» **TASK INSTRUCTIONS**: Could you transcribe the entries below exactly, without any of the pictures?

═════ THE RECORDS ═════

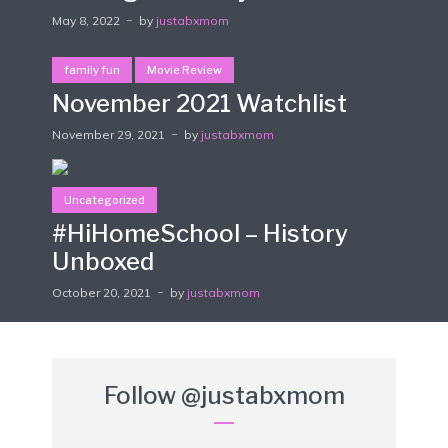
May 8, 2022
by
justabxmom
family fun
Movie Review
November 2021 Watchlist
November 29, 2021
by
justabxmom
Uncategorized
#HiHomeSchool – History
Unboxed
October 20, 2021
by
justabxmom
Follow
@justabxmom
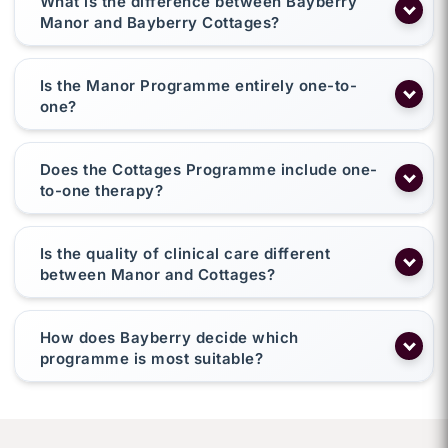
What is the difference between Bayberry
Manor and Bayberry Cottages?
Is the Manor Programme entirely one-to-
one?
Does the Cottages Programme include one-
to-one therapy?
Is the quality of clinical care different
between Manor and Cottages?
How does Bayberry decide which
programme is most suitable?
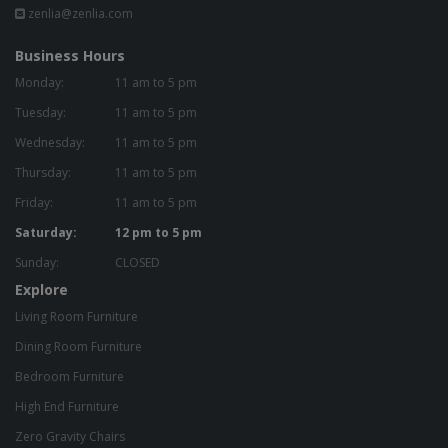
zenlia@zenlia.com
Business Hours
Monday:
11 am to 5 pm
Tuesday:
11 am to 5 pm
Wednesday:
11 am to 5 pm
Thursday:
11 am to 5 pm
Friday:
11 am to 5 pm
Saturday:
12 pm to 5 pm
Sunday:
CLOSED
Explore
Living Room Furniture
Dining Room Furniture
Bedroom Furniture
High End Furniture
Zero Gravity Chairs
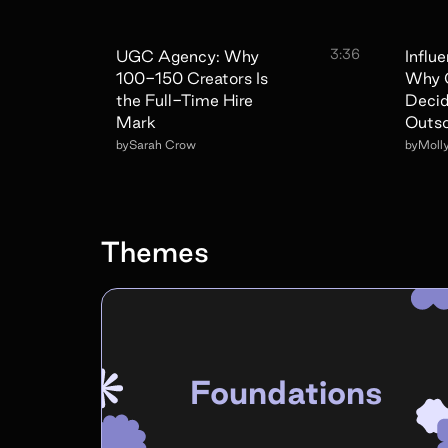
3:36
UGC Agency: Why
Influ
100-150 Creators Is
Why 
the Full-Time Hire
Decid
Mark
Outs
by
Sarah Crow
by
Moll
Themes
Foundations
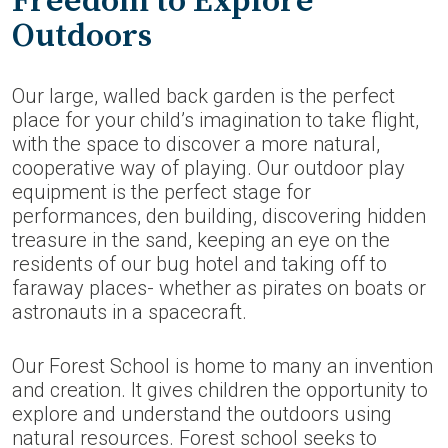
Freedom to Explore
Outdoors
Our large, walled back garden is the perfect
place for your child’s imagination to take flight,
with the space to discover a more natural,
cooperative way of playing. Our outdoor play
equipment is the perfect stage for
performances, den building, discovering hidden
treasure in the sand, keeping an eye on the
residents of our bug hotel and taking off to
faraway places- whether as pirates on boats or
astronauts in a spacecraft.
Our Forest School is home to many an invention
and creation. It gives children the opportunity to
explore and understand the outdoors using
natural resources. Forest school seeks to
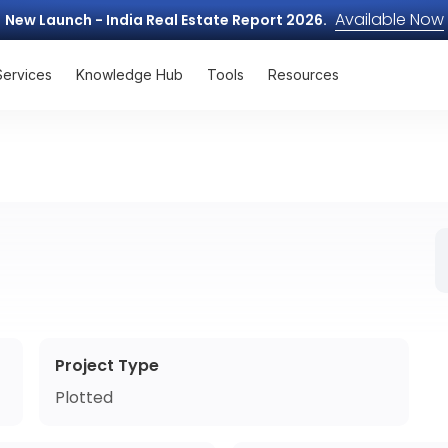
Available Now
New Launch - India Real Estate Report 2026.
Services
Knowledge Hub
Tools
Resources
Project Type
Plotted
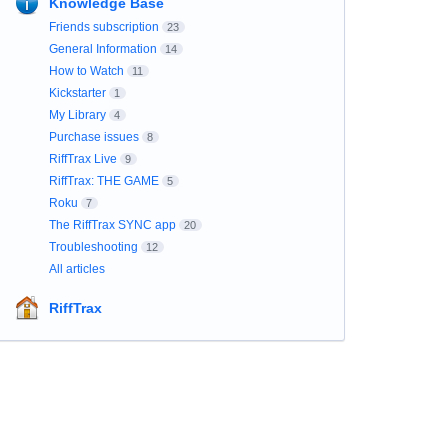
Knowledge Base
Friends subscription
23
General Information
14
How to Watch
11
Kickstarter
1
My Library
4
Purchase issues
8
RiffTrax Live
9
RiffTrax: THE GAME
5
Roku
7
The RiffTrax SYNC app
20
Troubleshooting
12
All articles
RiffTrax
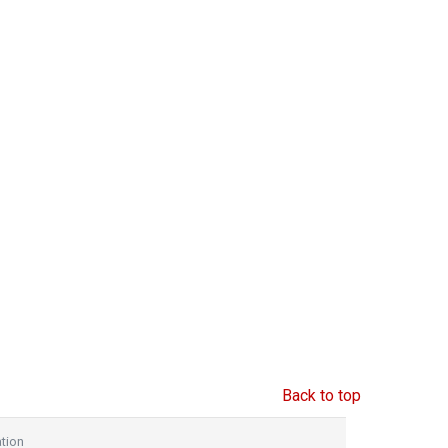
Back to top
tion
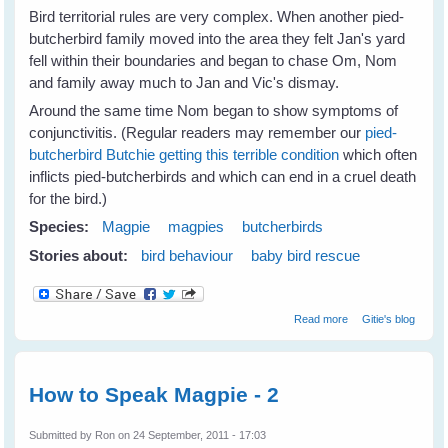
Bird territorial rules are very complex. When another pied-
butcherbird family moved into the area they felt Jan's yard
fell within their boundaries and began to chase Om, Nom
and family away much to Jan and Vic's dismay.
Around the same time Nom began to show symptoms of
conjunctivitis. (Regular readers may remember our
pied-
butcherbird Butchie getting this terrible condition
which often
inflicts pied-butcherbirds and which can end in a cruel death
for the bird.)
Species:
Magpie
magpies
butcherbirds
Stories about:
bird behaviour
baby bird rescue
about Jan's
Read more
Gitie's blog
Magpies Help
Nom Butcherbird
How to Speak Magpie - 2
Submitted by
Ron
on 24 September, 2011 - 17:03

═════

» **EXERCISE RESPONSE**:
May 8, 2022
by
justabxmom
family fun
Movie Review
November 2021 Watchlist
November 29, 2021
by
justabxmom
Uncategorized
#HiHomeSchool – History
Unboxed
October 20, 2021
by
justabxmom
Follow
@justabxmom
What is the difference between Bayberry
Manor and Bayberry Cottages?
Is the Manor Programme entirely one-to-
one?
Does the Cottages Programme include one-
to-one therapy?
Is the quality of clinical care different
between Manor and Cottages?
How does Bayberry decide which
programme is most suitable?
zenlia@zenlia.com
Business Hours
Monday:
11 am to 5 pm
Tuesday:
11 am to 5 pm
Wednesday:
11 am to 5 pm
Thursday:
11 am to 5 pm
Friday:
11 am to 5 pm
Saturday:
12 pm to 5 pm
Sunday:
CLOSED
Explore
Living Room Furniture
Dining Room Furniture
Bedroom Furniture
High End Furniture
Zero Gravity Chairs
3:36
UGC Agency: Why
Influ
100-150 Creators Is
Why 
the Full-Time Hire
Decid
Mark
Outs
by
Sarah Crow
by
Moll
Themes
Foundations
Freedom to Explore
Outdoors
Our large, walled back garden is the perfect
place for your child’s imagination to take flight,
with the space to discover a more natural,
cooperative way of playing. Our outdoor play
equipment is the perfect stage for
performances, den building, discovering hidden
treasure in the sand, keeping an eye on the
residents of our bug hotel and taking off to
faraway places- whether as pirates on boats or
astronauts in a spacecraft.
Our Forest School is home to many an invention
and creation. It gives children the opportunity to
explore and understand the outdoors using
natural resources. Forest school seeks to
Available Now
New Launch - India Real Estate Report 2026.
Services
Knowledge Hub
Tools
Resources
Project Type
Plotted
Knowledge Base
Friends subscription
23
General Information
14
How to Watch
11
Kickstarter
1
My Library
4
Purchase issues
8
RiffTrax Live
9
RiffTrax: THE GAME
5
Roku
7
The RiffTrax SYNC app
20
Troubleshooting
12
All articles
RiffTrax
Back to top
tion
Bird territorial rules are very complex. When another pied-
butcherbird family moved into the area they felt Jan's yard
fell within their boundaries and began to chase Om, Nom
and family away much to Jan and Vic's dismay.
Around the same time Nom began to show symptoms of
conjunctivitis. (Regular readers may remember our
pied-
butcherbird Butchie getting this terrible condition
which often
inflicts pied-butcherbirds and which can end in a cruel death
for the bird.)
Species:
Magpie
magpies
butcherbirds
Stories about:
bird behaviour
baby bird rescue
about Jan's
Read more
Gitie's blog
Magpies Help
Nom Butcherbird
How to Speak Magpie - 2
Submitted by
Ron
on 24 September, 2011 - 17:03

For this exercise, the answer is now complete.